Reproduce the items word for word, from the start through the line containing "Текст программы lab09-2.asm (рис.". Leave the pictures out.

- Opening Delimiter -

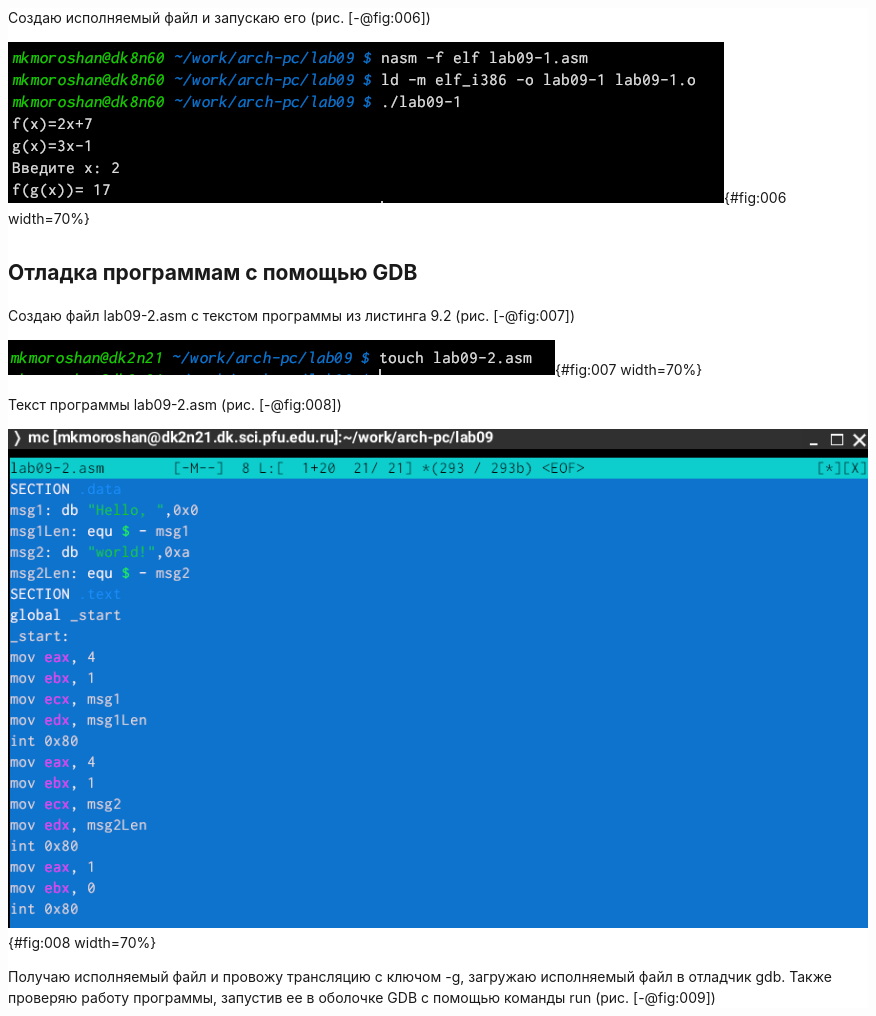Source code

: Создаю исполняемый файл и запускаю его (рис. [-@fig:006])

![Результат работы](image/6.png){#fig:006 width=70%}

## Отладка программам с помощью GDB

Создаю файл lab09-2.asm с текстом программы из листинга 9.2 (рис. [-@fig:007])

![Создание lab09-2.asm](image/7.png){#fig:007 width=70%}

Текст программы lab09-2.asm (рис. [-@fig:008])

![Текст программы lab09-2.asm](image/8.png){#fig:008 width=70%}

Получаю исполняемый файл и провожу трансляцию с ключом -g, загружаю исполняемый файл в отладчик gdb. Также проверяю работу программы, запустив ее в оболочке GDB с помощью команды run (рис. [-@fig:009])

- Closing Delimiter -

## YOUR RESPONSE
Source code

: Создаю исполняемый файл и запускаю его (рис. [-@fig:006])

![Результат работы](image/6.png){#fig:006 width=70%}

## Отладка программам с помощью GDB

Создаю файл lab09-2.asm с текстом программы из листинга 9.2 (рис. [-@fig:007])

![Создание lab09-2.asm](image/7.png){#fig:007 width=70%}

Текст программы lab09-2.asm (рис. [-@fig:008])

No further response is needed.